Make an exact copy of all the data, pictures excluded.

[Document images with source code]
● ● ●
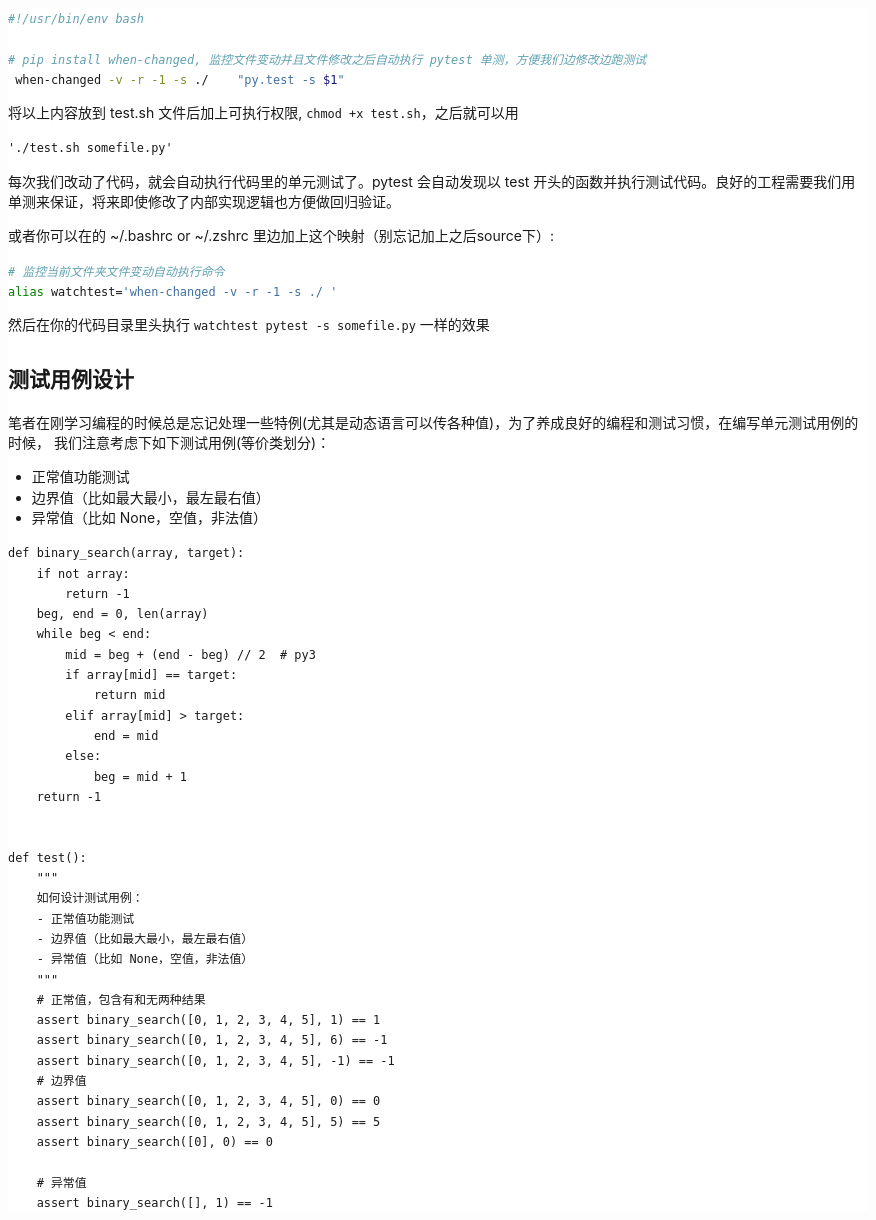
 ```sh
#!/usr/bin/env bash

# pip install when-changed, 监控文件变动并且文件修改之后自动执行 pytest 单测，方便我们边修改边跑测试
 when-changed -v -r -1 -s ./    "py.test -s $1"
```
将以上内容放到 test.sh 文件后加上可执行权限, `chmod +x test.sh`，之后就可以用

```
'./test.sh somefile.py'
```
每次我们改动了代码，就会自动执行代码里的单元测试了。pytest 会自动发现以 test
开头的函数并执行测试代码。良好的工程需要我们用单测来保证，将来即使修改了内部实现逻辑也方便做回归验证。

或者你可以在的 ~/.bashrc  or  ~/.zshrc 里边加上这个映射（别忘记加上之后source下）:

```sh
# 监控当前文件夹文件变动自动执行命令
alias watchtest='when-changed -v -r -1 -s ./ '
```

然后在你的代码目录里头执行 `watchtest pytest -s somefile.py` 一样的效果


## 测试用例设计

笔者在刚学习编程的时候总是忘记处理一些特例(尤其是动态语言可以传各种值)，为了养成良好的编程和测试习惯，在编写单元测试用例的时候，
我们注意考虑下如下测试用例(等价类划分)：

- 正常值功能测试
- 边界值（比如最大最小，最左最右值）
- 异常值（比如 None，空值，非法值）

```
def binary_search(array, target):
    if not array:
        return -1
    beg, end = 0, len(array)
    while beg < end:
        mid = beg + (end - beg) // 2  # py3
        if array[mid] == target:
            return mid
        elif array[mid] > target:
            end = mid
        else:
            beg = mid + 1
    return -1


def test():
    """
    如何设计测试用例：
    - 正常值功能测试
    - 边界值（比如最大最小，最左最右值）
    - 异常值（比如 None，空值，非法值）
    """
    # 正常值，包含有和无两种结果
    assert binary_search([0, 1, 2, 3, 4, 5], 1) == 1
    assert binary_search([0, 1, 2, 3, 4, 5], 6) == -1
    assert binary_search([0, 1, 2, 3, 4, 5], -1) == -1
    # 边界值
    assert binary_search([0, 1, 2, 3, 4, 5], 0) == 0
    assert binary_search([0, 1, 2, 3, 4, 5], 5) == 5
    assert binary_search([0], 0) == 0

    # 异常值
    assert binary_search([], 1) == -1
```
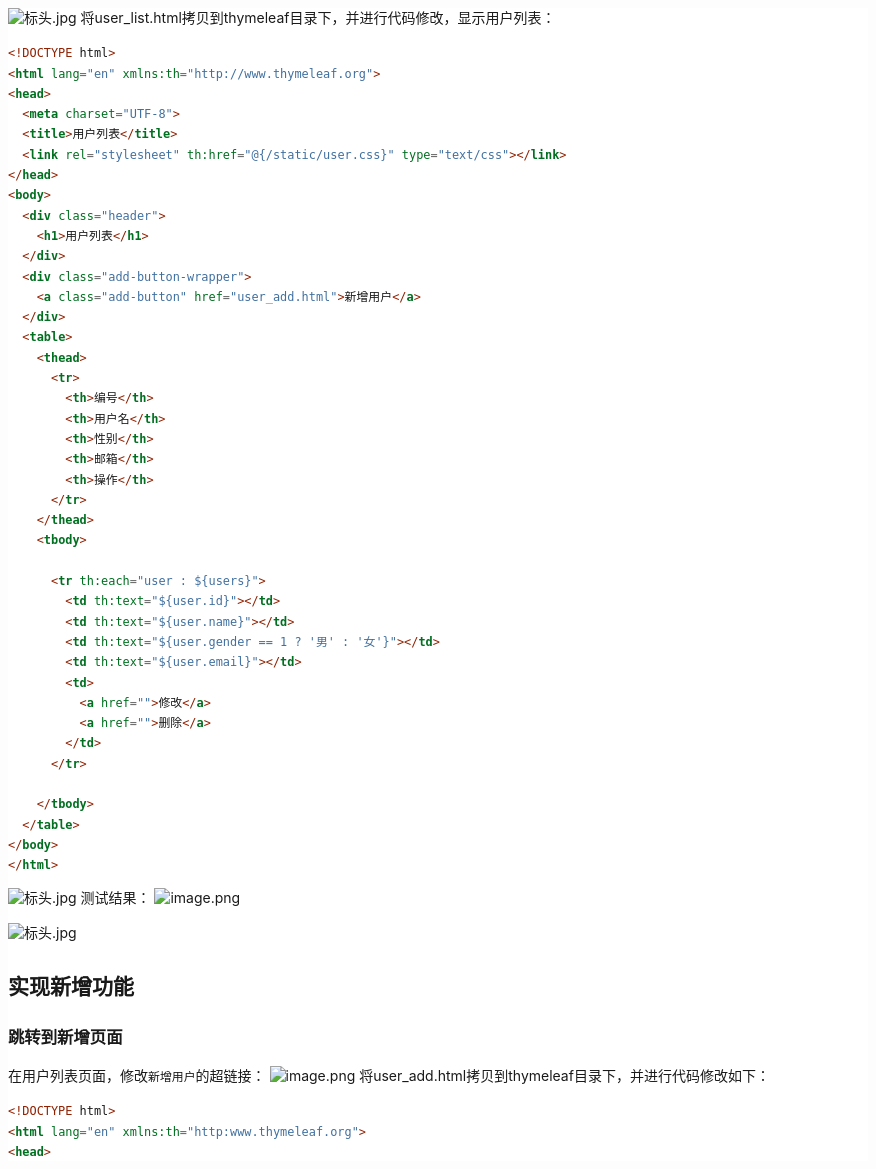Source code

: ![标头.jpg](https://cdn.nlark.com/yuque/0/2023/jpeg/21376908/1692002570088-3338946f-42b3-4174-8910-7e749c31e950.jpeg#averageHue=%23f9f8f8&clientId=uc5a67c34-8a0d-4&from=paste&height=78&id=Nx4MN&originHeight=78&originWidth=1400&originalType=binary&ratio=1&rotation=0&showTitle=false&size=23158&status=done&style=shadow&taskId=u98709943-fd0b-4e51-821c-a3fc0aef219&title=&width=1400)
将user_list.html拷贝到thymeleaf目录下，并进行代码修改，显示用户列表：
```html
<!DOCTYPE html>
<html lang="en" xmlns:th="http://www.thymeleaf.org">
<head>
  <meta charset="UTF-8">
  <title>用户列表</title>
  <link rel="stylesheet" th:href="@{/static/user.css}" type="text/css"></link>
</head>
<body>
  <div class="header">
    <h1>用户列表</h1>
  </div>
  <div class="add-button-wrapper">
    <a class="add-button" href="user_add.html">新增用户</a>
  </div>
  <table>
    <thead>
      <tr>
        <th>编号</th>
        <th>用户名</th>
        <th>性别</th>
        <th>邮箱</th>
        <th>操作</th>
      </tr>
    </thead>
	<tbody>

      <tr th:each="user : ${users}">
        <td th:text="${user.id}"></td>
        <td th:text="${user.name}"></td>
        <td th:text="${user.gender == 1 ? '男' : '女'}"></td>
        <td th:text="${user.email}"></td>
        <td>
          <a href="">修改</a>
          <a href="">删除</a>
        </td>
      </tr>

    </tbody>
  </table>
</body>
</html>
```

![标头.jpg](https://cdn.nlark.com/yuque/0/2023/jpeg/21376908/1692002570088-3338946f-42b3-4174-8910-7e749c31e950.jpeg#averageHue=%23f9f8f8&clientId=uc5a67c34-8a0d-4&from=paste&height=78&id=zf4of&originHeight=78&originWidth=1400&originalType=binary&ratio=1&rotation=0&showTitle=false&size=23158&status=done&style=shadow&taskId=u98709943-fd0b-4e51-821c-a3fc0aef219&title=&width=1400)
测试结果：
![image.png](https://cdn.nlark.com/yuque/0/2024/png/21376908/1710924345455-7ed4d09c-4bf9-4a0f-9c75-a79ac2f19393.png#averageHue=%23f5f4f4&clientId=ueecd5d94-bdb3-4&from=paste&height=447&id=ua72a5c46&originHeight=447&originWidth=1913&originalType=binary&ratio=1&rotation=0&showTitle=false&size=41362&status=done&style=shadow&taskId=u8803d83b-0bdb-46d9-a3c4-e7f8f38f373&title=&width=1913)

![标头.jpg](https://cdn.nlark.com/yuque/0/2023/jpeg/21376908/1692002570088-3338946f-42b3-4174-8910-7e749c31e950.jpeg#averageHue=%23f9f8f8&clientId=uc5a67c34-8a0d-4&from=paste&height=78&id=NXX52&originHeight=78&originWidth=1400&originalType=binary&ratio=1&rotation=0&showTitle=false&size=23158&status=done&style=shadow&taskId=u98709943-fd0b-4e51-821c-a3fc0aef219&title=&width=1400)
## 实现新增功能
### 跳转到新增页面
在用户列表页面，修改`新增用户`的超链接：
![image.png](https://cdn.nlark.com/yuque/0/2024/png/21376908/1710924492210-29f6afb3-551b-478e-adda-4b1952ba2971.png#averageHue=%23fdfbfa&clientId=ueecd5d94-bdb3-4&from=paste&height=188&id=u596104c4&originHeight=188&originWidth=690&originalType=binary&ratio=1&rotation=0&showTitle=false&size=20250&status=done&style=shadow&taskId=u46fae2b1-f40d-49e0-bc30-8c6362171af&title=&width=690)
将user_add.html拷贝到thymeleaf目录下，并进行代码修改如下：
```html
<!DOCTYPE html>
<html lang="en" xmlns:th="http:www.thymeleaf.org">
<head>
```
● ● ●
Response to the task =>
 ```sh
#!/usr/bin/env bash

# pip install when-changed, 监控文件变动并且文件修改之后自动执行 pytest 单测，方便我们边修改边跑测试
 when-changed -v -r -1 -s ./    "py.test -s $1"
```
将以上内容放到 test.sh 文件后加上可执行权限, `chmod +x test.sh`，之后就可以用

```
'./test.sh somefile.py'
```
每次我们改动了代码，就会自动执行代码里的单元测试了。pytest 会自动发现以 test
开头的函数并执行测试代码。良好的工程需要我们用单测来保证，将来即使修改了内部实现逻辑也方便做回归验证。

或者你可以在的 ~/.bashrc  or  ~/.zshrc 里边加上这个映射（别忘记加上之后source下）:

```sh
# 监控当前文件夹文件变动自动执行命令
alias watchtest='when-changed -v -r -1 -s ./ '
```

然后在你的代码目录里头执行 `watchtest pytest -s somefile.py` 一样的效果


## 测试用例设计

笔者在刚学习编程的时候总是忘记处理一些特例(尤其是动态语言可以传各种值)，为了养成良好的编程和测试习惯，在编写单元测试用例的时候，
我们注意考虑下如下测试用例(等价类划分)：

- 正常值功能测试
- 边界值（比如最大最小，最左最右值）
- 异常值（比如 None，空值，非法值）

```
def binary_search(array, target):
    if not array:
        return -1
    beg, end = 0, len(array)
    while beg < end:
        mid = beg + (end - beg) // 2  # py3
        if array[mid] == target:
            return mid
        elif array[mid] > target:
            end = mid
        else:
            beg = mid + 1
    return -1


def test():
    """
    如何设计测试用例：
    - 正常值功能测试
    - 边界值（比如最大最小，最左最右值）
    - 异常值（比如 None，空值，非法值）
    """
    # 正常值，包含有和无两种结果
    assert binary_search([0, 1, 2, 3, 4, 5], 1) == 1
    assert binary_search([0, 1, 2, 3, 4, 5], 6) == -1
    assert binary_search([0, 1, 2, 3, 4, 5], -1) == -1
    # 边界值
    assert binary_search([0, 1, 2, 3, 4, 5], 0) == 0
    assert binary_search([0, 1, 2, 3, 4, 5], 5) == 5
    assert binary_search([0], 0) == 0

    # 异常值
    assert binary_search([], 1) == -1
```
Source code

: ![标头.jpg](https://cdn.nlark.com/yuque/0/2023/jpeg/21376908/1692002570088-3338946f-42b3-4174-8910-7e749c31e950.jpeg#averageHue=%23f9f8f8&clientId=uc5a67c34-8a0d-4&from=paste&height=78&id=Nx4MN&originHeight=78&originWidth=1400&originalType=binary&ratio=1&rotation=0&showTitle=false&size=23158&status=done&style=shadow&taskId=u98709943-fd0b-4e51-821c-a3fc0aef219&title=&width=1400)
将user_list.html拷贝到thymeleaf目录下，并进行代码修改，显示用户列表：
```html
<!DOCTYPE html>
<html lang="en" xmlns:th="http://www.thymeleaf.org">
<head>
  <meta charset="UTF-8">
  <title>用户列表</title>
  <link rel="stylesheet" th:href="@{/static/user.css}" type="text/css"></link>
</head>
<body>
  <div class="header">
    <h1>用户列表</h1>
  </div>
  <div class="add-button-wrapper">
    <a class="add-button" href="user_add.html">新增用户</a>
  </div>
  <table>
    <thead>
      <tr>
        <th>编号</th>
        <th>用户名</th>
        <th>性别</th>
        <th>邮箱</th>
        <th>操作</th>
      </tr>
    </thead>
	<tbody>

      <tr th:each="user : ${users}">
        <td th:text="${user.id}"></td>
        <td th:text="${user.name}"></td>
        <td th:text="${user.gender == 1 ? '男' : '女'}"></td>
        <td th:text="${user.email}"></td>
        <td>
          <a href="">修改</a>
          <a href="">删除</a>
        </td>
      </tr>

    </tbody>
  </table>
</body>
</html>
```

![标头.jpg](https://cdn.nlark.com/yuque/0/2023/jpeg/21376908/1692002570088-3338946f-42b3-4174-8910-7e749c31e950.jpeg#averageHue=%23f9f8f8&clientId=uc5a67c34-8a0d-4&from=paste&height=78&id=zf4of&originHeight=78&originWidth=1400&originalType=binary&ratio=1&rotation=0&showTitle=false&size=23158&status=done&style=shadow&taskId=u98709943-fd0b-4e51-821c-a3fc0aef219&title=&width=1400)
测试结果：
![image.png](https://cdn.nlark.com/yuque/0/2024/png/21376908/1710924345455-7ed4d09c-4bf9-4a0f-9c75-a79ac2f19393.png#averageHue=%23f5f4f4&clientId=ueecd5d94-bdb3-4&from=paste&height=447&id=ua72a5c46&originHeight=447&originWidth=1913&originalType=binary&ratio=1&rotation=0&showTitle=false&size=41362&status=done&style=shadow&taskId=u8803d83b-0bdb-46d9-a3c4-e7f8f38f373&title=&width=1913)

![标头.jpg](https://cdn.nlark.com/yuque/0/2023/jpeg/21376908/1692002570088-3338946f-42b3-4174-8910-7e749c31e950.jpeg#averageHue=%23f9f8f8&clientId=uc5a67c34-8a0d-4&from=paste&height=78&id=NXX52&originHeight=78&originWidth=1400&originalType=binary&ratio=1&rotation=0&showTitle=false&size=23158&status=done&style=shadow&taskId=u98709943-fd0b-4e51-821c-a3fc0aef219&title=&width=1400)
## 实现新增功能
### 跳转到新增页面
在用户列表页面，修改`新增用户`的超链接：
![image.png](https://cdn.nlark.com/yuque/0/2024/png/21376908/1710924492210-29f6afb3-551b-478e-adda-4b1952ba2971.png#averageHue=%23fdfbfa&clientId=ueecd5d94-bdb3-4&from=paste&height=188&id=u596104c4&originHeight=188&originWidth=690&originalType=binary&ratio=1&rotation=0&showTitle=false&size=20250&status=done&style=shadow&taskId=u46fae2b1-f40d-49e0-bc30-8c6362171af&title=&width=690)
将user_add.html拷贝到thymeleaf目录下，并进行代码修改如下：
```html
<!DOCTYPE html>
<html lang="en" xmlns:th="http:www.thymeleaf.org">
<head>
```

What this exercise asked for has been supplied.